— Task A —
According to the article on the Ravens' injured players, what is wrong with Joe Flacco?

— Document section —
*** Begin section ***

Let’s address the gimpy infirmary, not to mention the other aged players like Matt Birk, Trevor Pryce and Derrick Mason on the Ravens:

The three best players on the Ravens – and I’ll take any argument here – are Ray Lewis, Joe Flacco and Haloti Ngata. Right now, they are the “Purple Hearts,” if you will.

Let be honest – the NFL is all about speed. It’s the most significant attribute any player can have and it’s universal. Why do you think they spend so much time on 40-yard dashes at the combine every year? Speed kills. If you don’t have it, you don’t win.

Ray Lewis has a bad foot. Joe Flacco has a bad ankle. Haloti Ngata has a bad leg.

Lewis has shown it less in his gait than Flacco or Ngata (and the naked eye can tell from just watching them take normal walking steps in between plays what’s going on there) but he’s just as bad off from what we can tell and his several days of missing practice last week would tell you all you need to know. Lewis LIVES for practice. He loves it!

Flacco just looks like a mess right now. He’s all heart, but it’s pretty clear he’s gimpy and he got rolled up on again last night. Planting, moving, having a busted play become a big gainer – all of that is questionable on any given play. It also looks like his throws are sailing because of these subtle adjustments he’s making on the fly with monsters trying to tear his head off.

Ngata, another one with a heart the size of his own giant girth, is only playing on select downs and is about as banged up as any guy I’ve seen in my years of doing this who is still going out there on Sundays. Kinda reminds me of the year Peter Boulware played with one arm. Defensive coordinator Greg Mattison is mixing up the units and keeping Kelly Gregg, Justin Bannan and Brendan McKinney fresh, but there’s a major difference between a healthy Ngata and the rest of these guys – especially if you’re talking about 60-70 snaps a game.

This, my friends, is bad for the purple business and the Ravens aren’t going very far for very long with the trio of Lewis, Flacco & Ngata on the hobble.

How long will it take them to heal? Will they heal in the midst of five more games, three more roadtrips and 15 more hours of the physical hell the NFL game wreaks on the framework of these massive bodies?

*** End section ***

— Task B —
Please recast the records as a JSON list of strings, one string per line and blank lines omitted, starting at the first line of the records and ending at the line that contains "determine its true".

— Data for this exercise —
*** Begin section ***

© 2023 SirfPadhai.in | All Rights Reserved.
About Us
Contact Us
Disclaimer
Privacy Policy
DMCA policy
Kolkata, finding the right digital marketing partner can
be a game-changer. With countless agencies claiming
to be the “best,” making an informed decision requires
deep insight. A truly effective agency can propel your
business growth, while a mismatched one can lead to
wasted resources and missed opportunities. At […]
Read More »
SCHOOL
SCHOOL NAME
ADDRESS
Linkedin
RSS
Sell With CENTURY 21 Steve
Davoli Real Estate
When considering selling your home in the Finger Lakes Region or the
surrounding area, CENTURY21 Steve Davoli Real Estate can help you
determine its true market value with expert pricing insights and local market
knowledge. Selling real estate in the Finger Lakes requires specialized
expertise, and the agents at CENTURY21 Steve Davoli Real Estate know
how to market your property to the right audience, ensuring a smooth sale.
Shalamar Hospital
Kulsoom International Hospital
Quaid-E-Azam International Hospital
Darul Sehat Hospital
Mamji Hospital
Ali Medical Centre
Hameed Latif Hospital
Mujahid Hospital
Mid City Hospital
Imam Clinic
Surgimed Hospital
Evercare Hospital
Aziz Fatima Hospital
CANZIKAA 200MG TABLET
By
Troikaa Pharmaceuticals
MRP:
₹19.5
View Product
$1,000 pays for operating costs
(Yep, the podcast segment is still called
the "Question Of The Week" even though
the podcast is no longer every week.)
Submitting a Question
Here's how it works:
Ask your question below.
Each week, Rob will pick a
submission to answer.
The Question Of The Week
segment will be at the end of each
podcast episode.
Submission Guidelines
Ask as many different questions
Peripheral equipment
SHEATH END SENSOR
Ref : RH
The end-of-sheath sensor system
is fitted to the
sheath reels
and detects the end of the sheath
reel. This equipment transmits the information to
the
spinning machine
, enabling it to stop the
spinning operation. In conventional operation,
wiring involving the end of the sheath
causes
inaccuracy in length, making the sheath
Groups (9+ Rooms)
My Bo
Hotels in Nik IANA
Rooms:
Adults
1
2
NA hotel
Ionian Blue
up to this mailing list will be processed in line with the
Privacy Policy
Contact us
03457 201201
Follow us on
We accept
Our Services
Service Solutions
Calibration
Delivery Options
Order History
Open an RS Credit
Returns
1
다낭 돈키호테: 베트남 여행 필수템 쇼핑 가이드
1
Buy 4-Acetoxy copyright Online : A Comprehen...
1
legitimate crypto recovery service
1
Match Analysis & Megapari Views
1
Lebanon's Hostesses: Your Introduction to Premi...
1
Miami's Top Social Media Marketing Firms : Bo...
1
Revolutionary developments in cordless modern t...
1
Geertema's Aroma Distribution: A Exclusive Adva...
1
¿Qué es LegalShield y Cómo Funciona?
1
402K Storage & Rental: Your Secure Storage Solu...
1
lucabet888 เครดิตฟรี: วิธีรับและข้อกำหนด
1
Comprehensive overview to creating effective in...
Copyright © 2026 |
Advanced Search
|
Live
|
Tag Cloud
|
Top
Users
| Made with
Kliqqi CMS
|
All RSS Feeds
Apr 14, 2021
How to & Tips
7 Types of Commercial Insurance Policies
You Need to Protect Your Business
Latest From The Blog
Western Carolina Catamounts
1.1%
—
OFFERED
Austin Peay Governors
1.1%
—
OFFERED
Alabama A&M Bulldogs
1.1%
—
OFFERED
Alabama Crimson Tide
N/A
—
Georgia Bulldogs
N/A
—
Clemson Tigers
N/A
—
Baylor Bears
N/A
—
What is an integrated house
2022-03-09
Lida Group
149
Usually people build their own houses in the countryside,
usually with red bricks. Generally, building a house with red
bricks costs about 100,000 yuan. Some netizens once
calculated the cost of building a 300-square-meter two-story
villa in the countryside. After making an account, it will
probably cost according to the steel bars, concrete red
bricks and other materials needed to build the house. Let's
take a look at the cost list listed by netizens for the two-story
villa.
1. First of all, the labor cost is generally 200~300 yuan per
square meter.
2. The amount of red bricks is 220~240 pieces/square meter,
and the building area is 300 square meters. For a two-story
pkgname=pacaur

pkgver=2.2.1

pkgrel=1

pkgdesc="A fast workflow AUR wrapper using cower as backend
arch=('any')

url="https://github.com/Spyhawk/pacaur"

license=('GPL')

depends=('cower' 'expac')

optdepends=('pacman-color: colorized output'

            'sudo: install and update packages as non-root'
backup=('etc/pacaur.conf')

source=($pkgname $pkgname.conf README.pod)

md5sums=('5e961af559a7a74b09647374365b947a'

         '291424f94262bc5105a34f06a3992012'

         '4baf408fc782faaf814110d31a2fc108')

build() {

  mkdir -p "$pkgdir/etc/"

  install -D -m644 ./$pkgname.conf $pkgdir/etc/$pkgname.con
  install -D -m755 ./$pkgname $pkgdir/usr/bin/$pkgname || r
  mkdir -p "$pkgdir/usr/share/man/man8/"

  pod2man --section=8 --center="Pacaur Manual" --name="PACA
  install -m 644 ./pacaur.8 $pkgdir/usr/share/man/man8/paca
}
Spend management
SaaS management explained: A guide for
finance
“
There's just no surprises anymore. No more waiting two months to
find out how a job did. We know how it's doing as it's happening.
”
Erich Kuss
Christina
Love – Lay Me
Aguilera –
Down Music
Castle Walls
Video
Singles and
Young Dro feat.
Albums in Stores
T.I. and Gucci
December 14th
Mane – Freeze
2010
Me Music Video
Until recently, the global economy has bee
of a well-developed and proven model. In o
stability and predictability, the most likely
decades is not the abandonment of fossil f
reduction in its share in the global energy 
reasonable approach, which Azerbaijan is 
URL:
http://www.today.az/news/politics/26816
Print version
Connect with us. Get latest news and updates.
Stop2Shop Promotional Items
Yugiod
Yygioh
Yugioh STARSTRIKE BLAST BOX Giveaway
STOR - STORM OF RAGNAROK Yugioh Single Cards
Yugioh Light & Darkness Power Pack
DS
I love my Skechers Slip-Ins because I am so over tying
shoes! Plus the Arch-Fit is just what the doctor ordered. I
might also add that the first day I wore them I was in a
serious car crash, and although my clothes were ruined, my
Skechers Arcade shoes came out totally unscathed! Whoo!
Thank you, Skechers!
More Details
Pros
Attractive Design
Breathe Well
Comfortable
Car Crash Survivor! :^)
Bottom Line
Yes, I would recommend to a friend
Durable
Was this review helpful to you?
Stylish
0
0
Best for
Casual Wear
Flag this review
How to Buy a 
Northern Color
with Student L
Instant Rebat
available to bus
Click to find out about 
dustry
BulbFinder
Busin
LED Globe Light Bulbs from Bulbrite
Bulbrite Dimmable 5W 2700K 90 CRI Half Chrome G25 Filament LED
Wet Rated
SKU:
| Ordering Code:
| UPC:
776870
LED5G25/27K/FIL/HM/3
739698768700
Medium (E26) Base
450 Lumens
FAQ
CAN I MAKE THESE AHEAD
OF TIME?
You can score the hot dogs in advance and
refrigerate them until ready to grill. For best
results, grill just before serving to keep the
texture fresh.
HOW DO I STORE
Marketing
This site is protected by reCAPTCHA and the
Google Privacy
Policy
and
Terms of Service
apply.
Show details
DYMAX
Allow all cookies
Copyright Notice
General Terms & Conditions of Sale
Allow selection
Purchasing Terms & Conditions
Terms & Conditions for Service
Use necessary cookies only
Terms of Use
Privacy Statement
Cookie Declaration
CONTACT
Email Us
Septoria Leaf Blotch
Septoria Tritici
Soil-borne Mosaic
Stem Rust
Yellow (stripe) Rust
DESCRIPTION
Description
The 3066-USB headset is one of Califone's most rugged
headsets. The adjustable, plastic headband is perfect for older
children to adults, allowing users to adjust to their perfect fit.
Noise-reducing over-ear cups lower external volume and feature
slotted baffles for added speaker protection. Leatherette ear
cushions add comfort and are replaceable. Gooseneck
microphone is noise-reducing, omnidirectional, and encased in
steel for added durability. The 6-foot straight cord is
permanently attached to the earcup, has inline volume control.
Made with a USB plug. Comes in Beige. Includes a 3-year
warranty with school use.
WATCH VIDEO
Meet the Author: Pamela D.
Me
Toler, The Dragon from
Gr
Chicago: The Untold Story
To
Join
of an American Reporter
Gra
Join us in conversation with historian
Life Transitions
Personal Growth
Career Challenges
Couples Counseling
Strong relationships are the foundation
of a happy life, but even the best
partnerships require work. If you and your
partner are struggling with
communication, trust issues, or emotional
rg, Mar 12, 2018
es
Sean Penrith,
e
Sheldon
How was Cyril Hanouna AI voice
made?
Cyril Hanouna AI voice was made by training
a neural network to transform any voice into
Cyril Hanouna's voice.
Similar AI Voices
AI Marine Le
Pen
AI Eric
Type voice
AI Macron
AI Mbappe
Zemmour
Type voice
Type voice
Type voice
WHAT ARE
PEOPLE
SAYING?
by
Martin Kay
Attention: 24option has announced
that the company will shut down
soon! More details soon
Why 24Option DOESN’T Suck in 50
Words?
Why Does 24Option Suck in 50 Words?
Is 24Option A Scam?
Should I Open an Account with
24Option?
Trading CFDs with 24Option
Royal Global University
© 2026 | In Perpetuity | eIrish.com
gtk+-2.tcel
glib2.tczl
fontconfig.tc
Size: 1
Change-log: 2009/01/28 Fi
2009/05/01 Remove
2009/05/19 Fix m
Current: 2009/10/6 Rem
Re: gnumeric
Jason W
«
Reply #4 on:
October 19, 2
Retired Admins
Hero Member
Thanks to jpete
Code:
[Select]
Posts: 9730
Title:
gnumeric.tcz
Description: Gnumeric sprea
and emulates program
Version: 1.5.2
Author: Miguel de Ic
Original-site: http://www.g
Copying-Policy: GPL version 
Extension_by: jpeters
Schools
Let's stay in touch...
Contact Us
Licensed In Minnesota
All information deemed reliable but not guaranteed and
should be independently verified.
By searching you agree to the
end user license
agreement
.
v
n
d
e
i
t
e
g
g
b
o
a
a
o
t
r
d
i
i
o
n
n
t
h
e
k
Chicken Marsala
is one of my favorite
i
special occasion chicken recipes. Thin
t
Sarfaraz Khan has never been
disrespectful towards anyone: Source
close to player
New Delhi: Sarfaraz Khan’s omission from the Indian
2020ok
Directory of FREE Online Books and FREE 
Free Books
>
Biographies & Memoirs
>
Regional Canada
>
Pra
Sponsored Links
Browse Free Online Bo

*** End section ***

— Solution A —
He has a bad ankle.

— Solution B —
[
  "© 2023 SirfPadhai.in | All Rights Reserved.",
  "About Us",
  "Contact Us",
  "Disclaimer",
  "Privacy Policy",
  "DMCA policy",
  "Kolkata, finding the right digital marketing partner can",
  "be a game-changer. With countless agencies claiming",
  "to be the “best,” making an informed decision requires",
  "deep insight. A truly effective agency can propel your",
  "business growth, while a mismatched one can lead to",
  "wasted resources and missed opportunities. At […]",
  "Read More »",
  "SCHOOL",
  "SCHOOL NAME",
  "ADDRESS",
  "Linkedin",
  "RSS",
  "Sell With CENTURY 21 Steve",
  "Davoli Real Estate",
  "When considering selling your home in the Finger Lakes Region or the",
  "surrounding area, CENTURY21 Steve Davoli Real Estate can help you",
  "determine its true market value with expert pricing insights and local market"
]